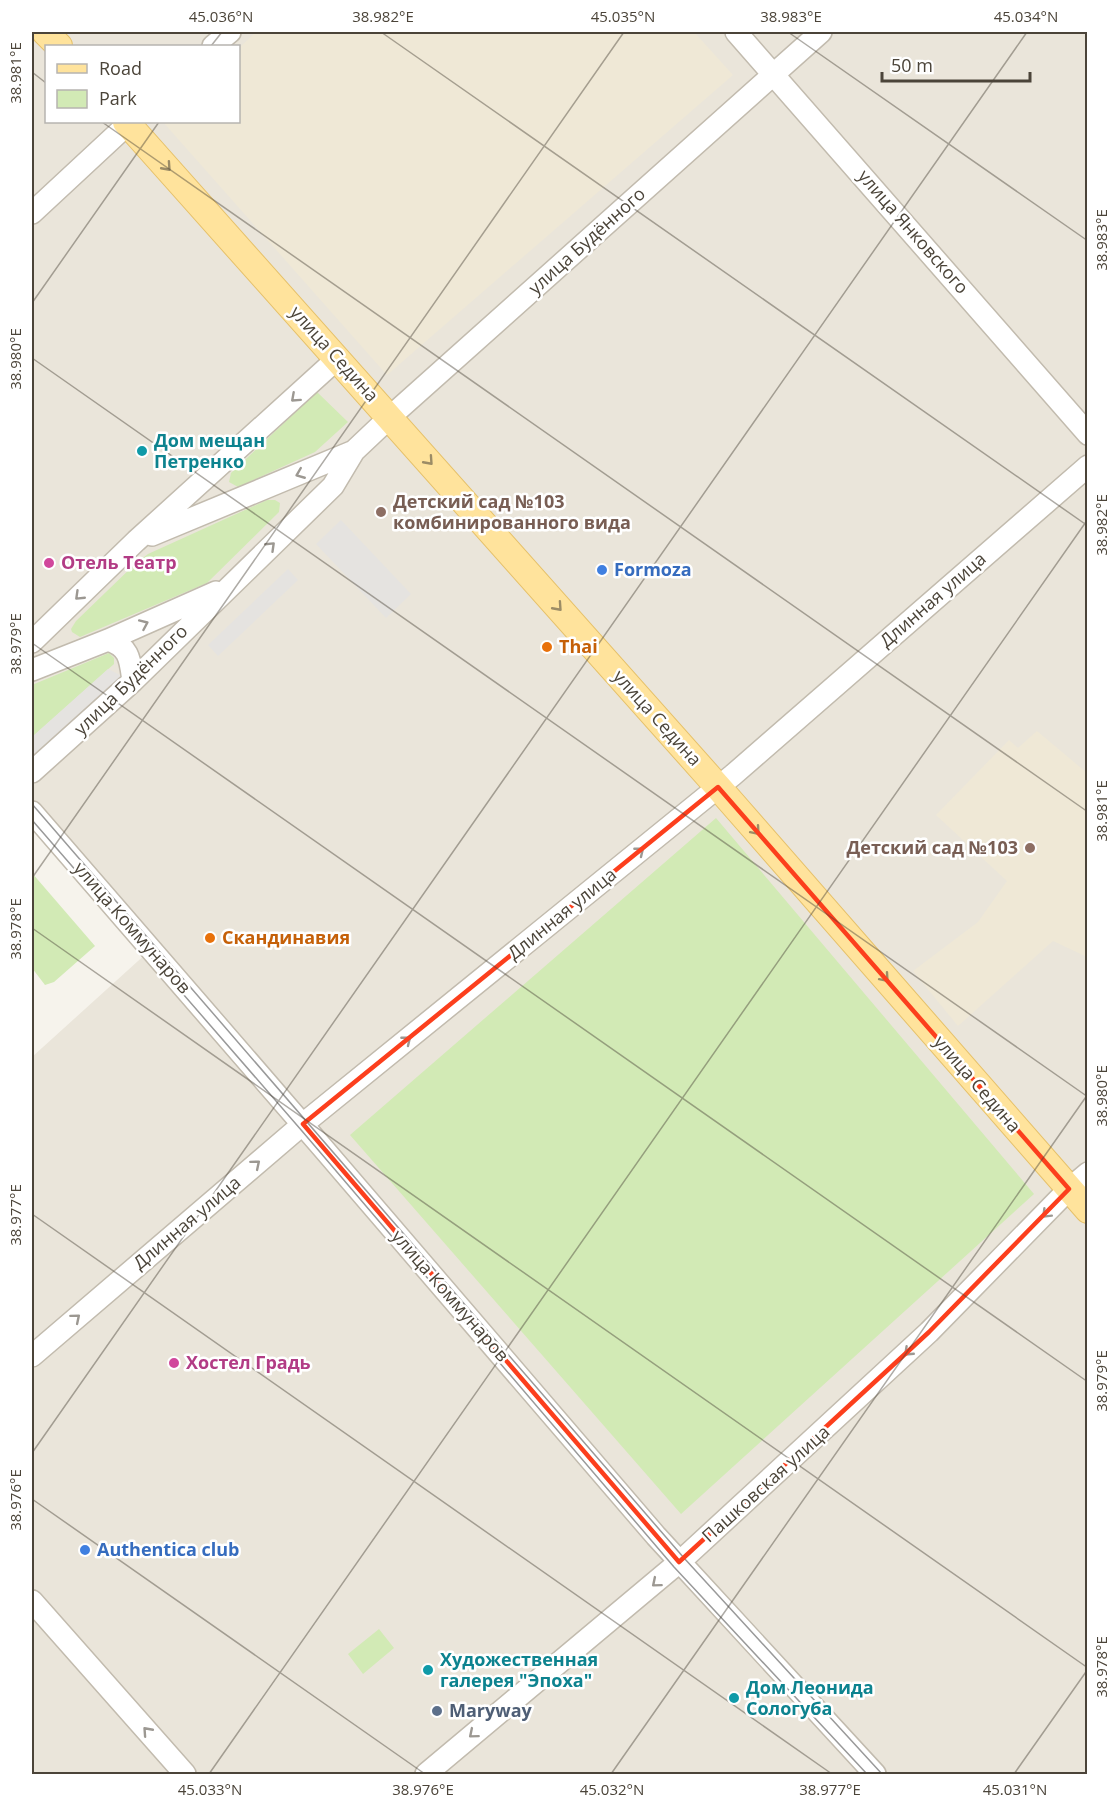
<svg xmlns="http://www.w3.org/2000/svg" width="1119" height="1806" font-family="'Open Sans',sans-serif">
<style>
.residential{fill:#eae5da;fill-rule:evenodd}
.education{fill:#efe8d6}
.green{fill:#d2eab5}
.parking{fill:#e5e3e0}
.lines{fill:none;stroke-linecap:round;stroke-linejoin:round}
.minor-casing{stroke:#c2bbae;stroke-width:24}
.major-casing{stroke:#e6c16a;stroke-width:28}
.minor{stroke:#fff;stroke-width:21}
.major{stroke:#ffe39c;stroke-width:26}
.tram{stroke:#9a9a9a;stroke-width:1.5}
.oneway{stroke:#9c8c66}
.oneway2{stroke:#9c9892}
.marked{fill:none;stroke:#fc3f1d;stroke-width:4.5;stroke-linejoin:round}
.ticks{fill:none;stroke:#4b4439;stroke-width:1.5;stroke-opacity:0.45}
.culture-dot{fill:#0f9aa8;stroke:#fff;stroke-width:2}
.education-dot{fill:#8d6e63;stroke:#fff;stroke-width:2}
.hotel-dot{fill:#d1479c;stroke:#fff;stroke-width:2}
.shop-dot{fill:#3f7fe0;stroke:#fff;stroke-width:2}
.food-dot{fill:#e8710a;stroke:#fff;stroke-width:2}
.service-dot{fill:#5c6f8a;stroke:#fff;stroke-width:2}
.labels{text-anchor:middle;stroke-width:5;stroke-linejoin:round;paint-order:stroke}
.street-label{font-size:18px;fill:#4b4439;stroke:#fff}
.culture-label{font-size:18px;font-weight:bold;fill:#0d838f;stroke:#fff;text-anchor:start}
.education-label{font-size:18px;font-weight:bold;fill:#785e54;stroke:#fff;text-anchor:start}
.hotel-label{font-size:18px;font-weight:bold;fill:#b23c85;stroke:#fff;text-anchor:start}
.shop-label{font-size:18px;font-weight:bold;fill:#366cbe;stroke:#fff;text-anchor:start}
.food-label{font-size:18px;font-weight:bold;fill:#c56008;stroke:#fff;text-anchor:start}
.service-label{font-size:18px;font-weight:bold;fill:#4e5e75;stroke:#fff;text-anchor:start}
.neatline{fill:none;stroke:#4b4439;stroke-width:2}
.ticks-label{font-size:15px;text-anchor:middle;fill:#4b4439}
</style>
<rect width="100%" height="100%" fill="#f6f3ec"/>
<path class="residential" d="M 32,32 L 1087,32 L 1087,1774 L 32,1774 L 32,1057 L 159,942 L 32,798 ZM 46,46 L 238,46 L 238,122 L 46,122 Z"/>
<path class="education" d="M 256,32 L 694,32 L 733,75 L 387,375 L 163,122 L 238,122 L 239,48 Z
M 1037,731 L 1087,773 L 1087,957 L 1053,941 L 958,1026 L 913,971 L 978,922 L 1007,881 L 936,815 L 1009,740 L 1018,748 Z"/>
<path class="green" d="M 317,392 L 348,422 L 315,452 L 238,487 L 229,482 L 231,473 Z
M 267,500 L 275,500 L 280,503 L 279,512 L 207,583 L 80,637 L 72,632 L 71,629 L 76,621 L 136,563 L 148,554 Z
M 109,653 L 114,658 L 114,664 L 32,737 L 32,685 Z
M 716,818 L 1034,1194 L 681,1514 L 350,1135 Z
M 32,873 L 95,946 L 54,982 L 45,985 L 32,968 Z
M 379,1629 L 394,1648 L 363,1674 L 348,1654 Z"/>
<path class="parking" d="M 341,520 L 411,594 L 386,618 L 316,544 Z
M 288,569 L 298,580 L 218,656 L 208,645 Z
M 108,669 L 122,676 L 32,756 L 32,737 Z"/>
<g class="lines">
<defs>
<path id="minor" d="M 736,32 L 1088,434
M 213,46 L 230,32
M 32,213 L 130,122
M 152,535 L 354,451
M 108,640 C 130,647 130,660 133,681
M 32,642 L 136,541 L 338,358
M 32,670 L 108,640 L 216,592
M 32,772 L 133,681 L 333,486 L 354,451 L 390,417 L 821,32
M 32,812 L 322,1147 L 656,1536 L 875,1774
M 32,1356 L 303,1124 L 733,775 L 1088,466
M 32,1601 L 185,1774
M 426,1774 L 684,1558 L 929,1332 L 1069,1189 L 1088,1173"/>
<path id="major" d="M 45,32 L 59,46
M 126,122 L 718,787 L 1088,1210"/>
</defs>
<use href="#minor" class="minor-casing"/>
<use href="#major" class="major-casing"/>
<use href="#minor" class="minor"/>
<use href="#major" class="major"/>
<path class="tram" d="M 32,804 L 684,1558 L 882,1774
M 32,820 L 302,1131 L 674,1567 L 867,1774"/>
</g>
<defs><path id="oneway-chevron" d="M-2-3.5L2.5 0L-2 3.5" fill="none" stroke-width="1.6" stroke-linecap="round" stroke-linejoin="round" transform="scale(1.5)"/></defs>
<g class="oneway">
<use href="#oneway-chevron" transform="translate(167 167) rotate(48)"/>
<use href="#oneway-chevron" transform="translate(429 461) rotate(48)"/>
<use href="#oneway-chevron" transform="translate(558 607) rotate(48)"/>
<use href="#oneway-chevron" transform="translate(756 831) rotate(49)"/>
<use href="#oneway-chevron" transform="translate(885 978) rotate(49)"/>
</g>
<g class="oneway2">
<use href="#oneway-chevron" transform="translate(295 398) rotate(138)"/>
<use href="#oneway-chevron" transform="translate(300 474) rotate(158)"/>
<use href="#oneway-chevron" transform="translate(271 546) rotate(-44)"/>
<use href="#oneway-chevron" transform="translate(79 596) rotate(136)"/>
<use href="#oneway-chevron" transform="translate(144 624) rotate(-24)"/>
<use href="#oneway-chevron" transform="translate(640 851) rotate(-39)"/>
<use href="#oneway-chevron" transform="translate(407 1040) rotate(-39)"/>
<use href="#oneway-chevron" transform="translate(256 1164) rotate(-40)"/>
<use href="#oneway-chevron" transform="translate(1046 1214) rotate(135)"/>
<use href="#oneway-chevron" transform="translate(76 1318) rotate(-40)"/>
<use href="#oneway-chevron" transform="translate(908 1352) rotate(137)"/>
<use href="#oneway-chevron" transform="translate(656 1583) rotate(140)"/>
<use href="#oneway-chevron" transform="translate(147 1731) rotate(-132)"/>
<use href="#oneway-chevron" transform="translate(473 1734) rotate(140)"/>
</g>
<path class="marked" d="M 718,787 L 1069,1189 L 929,1332 L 679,1562 L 303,1124 Z"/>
<path class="ticks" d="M 381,32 L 1088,526M 788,32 L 1088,241M 211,46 L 222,32M 32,72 L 46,83M 102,122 L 1088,812M 32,303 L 159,122M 32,358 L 1088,1097M 32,643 L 1088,1382M 32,878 L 624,32M 32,928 L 1088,1668M 32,1214 L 832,1774M 32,1453 L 1027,32M 32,1499 L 425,1774M 209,1774 L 1088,519M 611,1774 L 1088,1094M 1014,1774 L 1088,1669"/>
<g class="culture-dot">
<circle cx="142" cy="451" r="6"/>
<circle cx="428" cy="1670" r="6"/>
<circle cx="734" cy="1698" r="6"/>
</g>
<g class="education-dot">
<circle cx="381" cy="512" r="6"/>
<circle cx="1030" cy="848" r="6"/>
</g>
<g class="hotel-dot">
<circle cx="49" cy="563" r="6"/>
<circle cx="174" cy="1363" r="6"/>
</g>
<g class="shop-dot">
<circle cx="602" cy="570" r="6"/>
<circle cx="85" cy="1550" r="6"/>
</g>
<g class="food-dot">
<circle cx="547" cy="647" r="6"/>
<circle cx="210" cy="938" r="6"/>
</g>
<circle class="service-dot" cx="437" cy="1711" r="6"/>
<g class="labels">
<g class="street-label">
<text transform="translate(913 232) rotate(49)" y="6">улица Янковского</text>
<text transform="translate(587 241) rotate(-42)" y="6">улица Будённого</text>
<text transform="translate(334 354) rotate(48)" y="6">улица Седина</text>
<text transform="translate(933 600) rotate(-41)" y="6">Длинная улица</text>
<text transform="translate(131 680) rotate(-44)" y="6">улица Будённого</text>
<text transform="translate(657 718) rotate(48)" y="6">улица Седина</text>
<text transform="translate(562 914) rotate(-39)" y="6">Длинная улица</text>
<text transform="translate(132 928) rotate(49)" y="6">улица Коммунаров</text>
<text transform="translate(977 1084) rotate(49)" y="6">улица Седина</text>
<text transform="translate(187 1223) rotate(-40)" y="6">Длинная улица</text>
<text transform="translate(450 1296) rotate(49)" y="6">улица Коммунаров</text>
<text transform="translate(766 1484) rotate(-42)" y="6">Пашковская улица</text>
</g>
<g class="culture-label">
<text x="154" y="447">Дом мещан<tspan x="154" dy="21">Петренко</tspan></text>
<text x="440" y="1666">Художественная<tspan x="440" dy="21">галерея "Эпоха"</tspan></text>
<text x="746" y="1694">Дом Леонида<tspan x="746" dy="21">Сологуба</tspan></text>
</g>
<g class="education-label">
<text x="393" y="508">Детский сад №103<tspan x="393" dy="21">комбинированного вида</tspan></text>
<text x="1018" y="854" text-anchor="end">Детский сад №103</text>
</g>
<g class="hotel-label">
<text x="61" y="569">Отель Театр</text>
<text x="186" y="1369">Хостел Градь</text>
</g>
<g class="shop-label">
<text x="614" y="576">Formoza</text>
<text x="97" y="1556">Authentica club</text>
</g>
<g class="food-label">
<text x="559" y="653">Thai</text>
<text x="222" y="944">Скандинавия</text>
</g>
<g class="service-label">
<text x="449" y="1717">Maryway</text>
</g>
</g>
<rect width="1119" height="1806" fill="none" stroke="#ffffff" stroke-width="66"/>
<rect x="45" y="45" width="195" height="78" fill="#ffffff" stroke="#b7b4b0" stroke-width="1.5"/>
<rect x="57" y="64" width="30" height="9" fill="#ffe39c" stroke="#b7b4b0" stroke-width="1.5"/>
<text x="99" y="75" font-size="18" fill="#4b4439">Road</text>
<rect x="57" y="90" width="30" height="18" fill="#d2eab5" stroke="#b7b4b0" stroke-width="1.5"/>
<text x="99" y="105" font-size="18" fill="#4b4439">Park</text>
<path d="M882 72v9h148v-9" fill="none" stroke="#4b4439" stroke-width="3"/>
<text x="891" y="72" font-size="18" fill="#4b4439" stroke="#ffffff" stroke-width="4.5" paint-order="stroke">50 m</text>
<rect x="33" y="33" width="1053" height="1740" class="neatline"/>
<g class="ticks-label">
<text x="221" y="22">45.036°N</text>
<text x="383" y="22">38.982°E</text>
<text x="623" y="22">45.035°N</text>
<text x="791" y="22">38.983°E</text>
<text x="1026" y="22">45.034°N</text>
<text transform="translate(16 73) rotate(-90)" y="5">38.981°E</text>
<text transform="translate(1102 240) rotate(-90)" y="5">38.983°E</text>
<text transform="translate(16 359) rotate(-90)" y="5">38.980°E</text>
<text transform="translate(1102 525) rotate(-90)" y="5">38.982°E</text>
<text transform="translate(16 644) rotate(-90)" y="5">38.979°E</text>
<text transform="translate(1102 811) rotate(-90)" y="5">38.981°E</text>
<text transform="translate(16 929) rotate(-90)" y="5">38.978°E</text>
<text transform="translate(1102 1096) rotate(-90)" y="5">38.980°E</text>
<text transform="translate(16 1215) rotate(-90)" y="5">38.977°E</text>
<text transform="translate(1102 1381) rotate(-90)" y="5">38.979°E</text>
<text transform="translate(16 1500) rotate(-90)" y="5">38.976°E</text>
<text transform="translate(1102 1667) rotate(-90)" y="5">38.978°E</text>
<text x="210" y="1795">45.033°N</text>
<text x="423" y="1795">38.976°E</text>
<text x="612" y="1795">45.032°N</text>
<text x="830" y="1795">38.977°E</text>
<text x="1015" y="1795">45.031°N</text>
</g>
</svg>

☆ ☆ ☆

REQUIRED WORK: Whenever "lines" occurs in a line above, copy that line.

OUTPUT FOR THIS EXERCISE:
.lines{fill:none;stroke-linecap:round;stroke-linejoin:round}
<g class="lines">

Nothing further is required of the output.